Записываю в блокнот слова Мироныча. Трудно понять, зачем наряжался перед смертью Яковлев, почему хотел уйти из этого мира в тишине.

– Что же могло быть причиной его самоубийства? Может быть, Яковлев совершил какое-либо преступление и боялся ответственности?

– Причины не знаю, – отвечает Мироныч. – Но преступлений он не совершал. Опечатав комнату, я поехал в карбат. Жаль, комиссар батальона болен, лежит в больнице. А комбат Вязь говорил со мной неохотно и был спокоен, словно у него каждую ночь командиры стреляются. Сказал мне Вязь, что за Яковлевым никаких нарушений не значится, и вызвал своего начштаба Войцеховского – «принять меры». Вижу, товарищи хотят обойтись без чекистов. Я сразу же уехал в уезд.

– Слушай, Мироныч! А на столе в номере никакого письма не было?

– Нет, – решительно отвечает чекист, – зрительная память у меня хорошая. Перед ним лежала записка. У лампы стояла чернильница, а на краешке стола – книга.

– Какая, не помнишь?

– Постой, постой... Толстая такая, потрепанная. В черном переплете... Вспомнил! Мережковский, сочинения. Ведь его произведения в «Красном доме» ставят.

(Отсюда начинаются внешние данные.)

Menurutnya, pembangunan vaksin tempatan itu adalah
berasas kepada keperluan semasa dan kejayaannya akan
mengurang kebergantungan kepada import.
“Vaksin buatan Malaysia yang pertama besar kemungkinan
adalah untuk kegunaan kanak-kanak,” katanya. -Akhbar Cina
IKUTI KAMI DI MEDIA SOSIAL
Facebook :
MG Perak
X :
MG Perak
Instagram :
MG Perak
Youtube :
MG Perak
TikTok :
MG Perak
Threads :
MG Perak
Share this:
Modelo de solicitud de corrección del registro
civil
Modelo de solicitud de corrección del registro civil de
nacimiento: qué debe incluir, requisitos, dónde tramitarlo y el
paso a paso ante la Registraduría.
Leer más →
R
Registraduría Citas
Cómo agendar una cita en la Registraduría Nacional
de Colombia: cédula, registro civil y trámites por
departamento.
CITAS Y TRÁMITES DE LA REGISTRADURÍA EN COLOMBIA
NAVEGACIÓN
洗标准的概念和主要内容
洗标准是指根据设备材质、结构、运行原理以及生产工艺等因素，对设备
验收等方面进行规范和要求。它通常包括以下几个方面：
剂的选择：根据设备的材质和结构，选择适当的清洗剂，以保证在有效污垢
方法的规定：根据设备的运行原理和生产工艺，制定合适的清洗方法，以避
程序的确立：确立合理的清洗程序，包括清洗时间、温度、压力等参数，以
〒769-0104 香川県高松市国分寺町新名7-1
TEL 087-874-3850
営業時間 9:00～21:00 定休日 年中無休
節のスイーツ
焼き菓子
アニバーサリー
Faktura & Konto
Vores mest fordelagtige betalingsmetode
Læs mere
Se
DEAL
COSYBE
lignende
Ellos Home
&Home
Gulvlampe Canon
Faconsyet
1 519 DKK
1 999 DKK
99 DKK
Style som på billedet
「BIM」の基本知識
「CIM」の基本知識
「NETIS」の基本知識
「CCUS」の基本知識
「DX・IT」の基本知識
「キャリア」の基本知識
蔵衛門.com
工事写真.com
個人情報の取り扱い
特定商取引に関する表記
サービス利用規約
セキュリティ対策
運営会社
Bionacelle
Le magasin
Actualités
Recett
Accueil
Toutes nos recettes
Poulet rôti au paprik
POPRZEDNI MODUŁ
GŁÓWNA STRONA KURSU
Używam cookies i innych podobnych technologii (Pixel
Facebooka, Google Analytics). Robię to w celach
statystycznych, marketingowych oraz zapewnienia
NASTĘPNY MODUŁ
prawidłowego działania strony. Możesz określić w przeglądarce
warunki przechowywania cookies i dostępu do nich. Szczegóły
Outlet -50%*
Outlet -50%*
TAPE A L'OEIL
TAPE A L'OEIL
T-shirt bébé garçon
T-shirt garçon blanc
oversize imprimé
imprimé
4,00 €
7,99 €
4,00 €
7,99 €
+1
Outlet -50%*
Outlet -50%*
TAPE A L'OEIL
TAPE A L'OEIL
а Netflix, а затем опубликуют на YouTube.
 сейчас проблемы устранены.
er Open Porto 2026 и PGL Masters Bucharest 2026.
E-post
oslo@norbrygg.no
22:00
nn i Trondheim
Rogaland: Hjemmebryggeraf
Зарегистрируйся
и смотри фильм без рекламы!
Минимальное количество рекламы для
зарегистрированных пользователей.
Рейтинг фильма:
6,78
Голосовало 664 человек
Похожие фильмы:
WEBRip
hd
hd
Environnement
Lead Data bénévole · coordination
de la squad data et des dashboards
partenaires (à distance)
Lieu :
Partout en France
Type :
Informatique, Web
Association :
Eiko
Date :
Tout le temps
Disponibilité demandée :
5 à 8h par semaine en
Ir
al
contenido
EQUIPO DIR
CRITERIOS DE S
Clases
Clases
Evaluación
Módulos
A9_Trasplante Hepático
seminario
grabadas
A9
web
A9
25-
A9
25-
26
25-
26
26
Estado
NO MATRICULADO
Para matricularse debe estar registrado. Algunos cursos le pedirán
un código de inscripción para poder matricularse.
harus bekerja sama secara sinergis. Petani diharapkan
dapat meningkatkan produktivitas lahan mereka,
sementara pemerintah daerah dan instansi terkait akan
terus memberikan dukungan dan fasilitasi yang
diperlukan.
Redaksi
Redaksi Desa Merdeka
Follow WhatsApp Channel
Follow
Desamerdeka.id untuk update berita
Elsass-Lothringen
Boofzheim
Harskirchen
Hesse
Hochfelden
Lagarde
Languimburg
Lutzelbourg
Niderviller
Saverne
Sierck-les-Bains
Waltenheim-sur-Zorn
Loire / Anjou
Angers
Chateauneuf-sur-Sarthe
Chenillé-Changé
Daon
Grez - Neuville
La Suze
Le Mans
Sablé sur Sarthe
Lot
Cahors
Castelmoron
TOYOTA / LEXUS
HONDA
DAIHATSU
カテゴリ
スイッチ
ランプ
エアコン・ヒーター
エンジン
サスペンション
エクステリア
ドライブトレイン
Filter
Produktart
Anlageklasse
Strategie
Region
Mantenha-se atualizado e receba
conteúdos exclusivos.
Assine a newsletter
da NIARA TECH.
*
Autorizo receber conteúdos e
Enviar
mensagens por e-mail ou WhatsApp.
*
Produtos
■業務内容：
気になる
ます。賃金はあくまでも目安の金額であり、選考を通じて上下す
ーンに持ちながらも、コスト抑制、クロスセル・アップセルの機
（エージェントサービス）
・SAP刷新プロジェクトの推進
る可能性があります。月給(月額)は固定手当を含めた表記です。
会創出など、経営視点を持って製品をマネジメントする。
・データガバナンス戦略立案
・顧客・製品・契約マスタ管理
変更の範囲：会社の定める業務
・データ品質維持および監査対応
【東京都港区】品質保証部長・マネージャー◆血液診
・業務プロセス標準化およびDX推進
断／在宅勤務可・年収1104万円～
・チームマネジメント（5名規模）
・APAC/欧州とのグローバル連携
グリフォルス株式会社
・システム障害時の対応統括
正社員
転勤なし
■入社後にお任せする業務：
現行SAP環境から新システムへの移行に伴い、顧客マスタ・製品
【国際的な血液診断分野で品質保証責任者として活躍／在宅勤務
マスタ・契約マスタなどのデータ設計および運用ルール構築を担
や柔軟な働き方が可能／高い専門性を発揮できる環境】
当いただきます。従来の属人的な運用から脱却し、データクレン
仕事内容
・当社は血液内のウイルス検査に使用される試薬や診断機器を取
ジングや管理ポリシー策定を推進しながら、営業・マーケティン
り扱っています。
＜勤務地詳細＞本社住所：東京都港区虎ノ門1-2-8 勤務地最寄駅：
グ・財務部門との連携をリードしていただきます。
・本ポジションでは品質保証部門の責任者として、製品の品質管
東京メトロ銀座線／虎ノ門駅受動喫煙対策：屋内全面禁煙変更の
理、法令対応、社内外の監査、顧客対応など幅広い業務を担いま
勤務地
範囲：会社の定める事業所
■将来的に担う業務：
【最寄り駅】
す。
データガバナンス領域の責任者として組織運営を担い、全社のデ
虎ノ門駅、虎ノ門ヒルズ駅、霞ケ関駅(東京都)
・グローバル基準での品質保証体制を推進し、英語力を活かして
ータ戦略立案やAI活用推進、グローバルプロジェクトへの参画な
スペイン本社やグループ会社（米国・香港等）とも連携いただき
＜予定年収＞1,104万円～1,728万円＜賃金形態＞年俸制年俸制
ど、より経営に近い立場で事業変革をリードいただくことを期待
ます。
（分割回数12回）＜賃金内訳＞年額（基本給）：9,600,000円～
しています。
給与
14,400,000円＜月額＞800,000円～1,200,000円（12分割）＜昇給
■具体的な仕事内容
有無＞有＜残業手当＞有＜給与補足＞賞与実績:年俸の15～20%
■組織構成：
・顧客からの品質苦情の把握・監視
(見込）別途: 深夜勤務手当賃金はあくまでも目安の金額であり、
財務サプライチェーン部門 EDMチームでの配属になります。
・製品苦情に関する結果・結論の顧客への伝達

Завидной популярностью пользуется творчество белого эмигранта Мережковского в Надеждинске. Я помню, как об этом рассказывал нам инспектор Зобов. Хорошая артистическая среда подобралась в «Красном доме»! «Людей неблагодарных племя...»

– Как же попала эта книга к Яковлеву?

– А он участвовал в драматическом коллективе. Крепкие там артисты, советую посмотреть! Кажется, суфлером был Яковлев.

– В книге ничего не было?

– Не смотрел... – смущенно отвечает Мироныч. – Ведь дознания я не проводил.

Вот и все, что известно в Чека по делу Яковлева. Разлетелись мои надуманные версии. Появилось много необъяснимых фактов. Трудна следственная работа! Чем глубже изучаешь происшествие, тем больше возникает недоуменных вопросов.

Я выхожу из Чека. Выглянуло солнце, стало теплее. Во дворе бойцы седлают лошадей. На санях, у забора, уже никого нет.

Скоро вечер: как стремительно движется земной шар!